OK, what of my personal experiences? While writing this (at 3 am in the early hours of the morning because a fox screaming outside woke me up - no problems I like foxes) my girlfriend/partner said that my cat (Binnie Do) had slept with her for several hours last night. Binnie hadn't done this for a quite a while. Binnie had placed her paw with claws retracted on her closed eyes and face for a long time. Binnie had also licked her gently on the face. This had gone on for about 45 minutes. Nothing spectacular about that except my partner has recently undergone a major operation and is just recovering, going through a difficult time. My partner was quite moved by it and feels better as a result. Are the two events connected? More evidence that cats are aware of our needs.

Binnie knows when to touch gently. And she does come to me when I have been unusually still or in bed, for example, longer than usual (this would indicate illness). She will wake me or try and arose me by placing her paws (claws retracted) on my face. This supports Dr. Daniel Estep's thoughts above. I think that cats do pick up on different behavior patterns of their human keepers and respond to this. Cats are very involved with the concept of routine. They like routine and familiarity with their surroundings. This enables them to readily pick up on any changes. Changes bring concern and a response. Stillness in a creature is a clear indication that something is wrong as it is counter to activity and activity means life and living. I think this is the most important factor that draws Oscar to dying patients. We see wild animals picking up on this. They know when a member of the family is ill or dying and stillness is the first and most outstanding sign. If it is true that cats are aware of our needs it arises in part from this; our stillness or lack of activity.

It is certainly possible to have a very close connection with a cat such that one can communicate on quite a profound level. What I mean by that is not on an intellectual level but a profound emotional level. This comes from a long relationship and habits becoming very familiar to each individual.
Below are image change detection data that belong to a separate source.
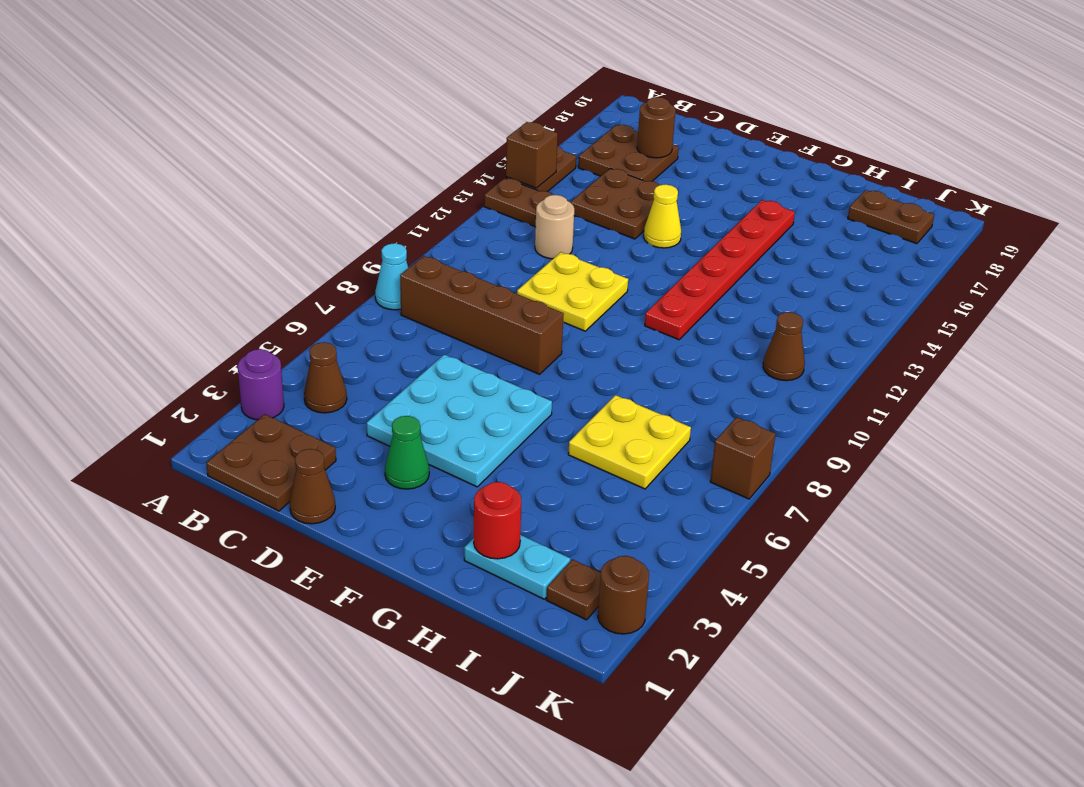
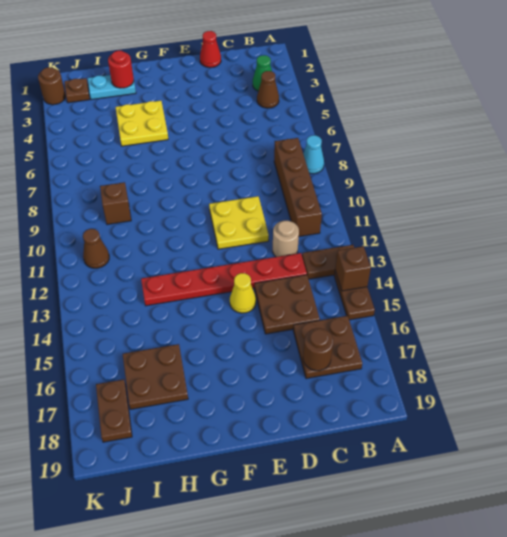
purple 1x1 round brick [238,349,284,420] -> none
brown 2x2 plate [206,414,336,511] -> brown 2x2 plate moved to [123,344,188,409]
brown 1x4 brick [400,256,564,374] -> brown 1x4 brick turned to [274,138,322,237]
brown 1x1 cone [290,449,335,524] -> red 1x1 cone [200,31,221,68]
cyan 3x3 plate [367,355,552,487] -> none
green 1x1 cone [385,416,429,489] -> green 1x1 cone moved to [253,55,272,91]
red 1x6 plate [645,200,795,340] -> red 1x6 plate turned to [141,253,307,306]
yellow 2x2 plate [568,395,691,489] -> yellow 2x2 plate moved to [116,101,168,146]
brown 1x2 plate [848,190,934,244] -> brown 1x2 plate turned to [96,379,132,442]
brown 1x1 brick [710,417,776,499] -> brown 1x1 brick moved to [100,182,131,225]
This allows both the human to be aware of the cat's need and to go to her when she needs help or comfort and in the same way for the cat to do likewise. My conclusion for what it is worth on this difficult subject is that cats are aware of our needs on a fundamental survival type level as their needs are bound up with our suvival. The survival of the "family" means that our cat is more likely to survive. Cats are aware of our needs for selfish reasons. This is not a criticism. It is natural. We are all made this way.

Cats are aware of our needs to Household pets (Moggies)

Wikipedia license

1 comment:

  1. In July of 2008 I lost my last Borzoi, I didn't expect her to go so soon, but on her annual check up the vet discovered a large mass which turned out to be cancer. My only choice was to let her go even though it broke my heart.
    When I arrived home, I sat in my chair and the pain of loseing her was unearable, tears streamed down my face, and then my F2 Bengal who was always very aloof even with me climbed on to my lap and put his paw on my chest, he just sat there quietly an looked into my eyes. He stayed for a few minutes, and I knew he felt my pain and was there to comfort me. Since then he is still very cautious as he was before, but in that moment he showed me what I always knew...Cats know when you need them, and even when they are afraid they will still show their compassion.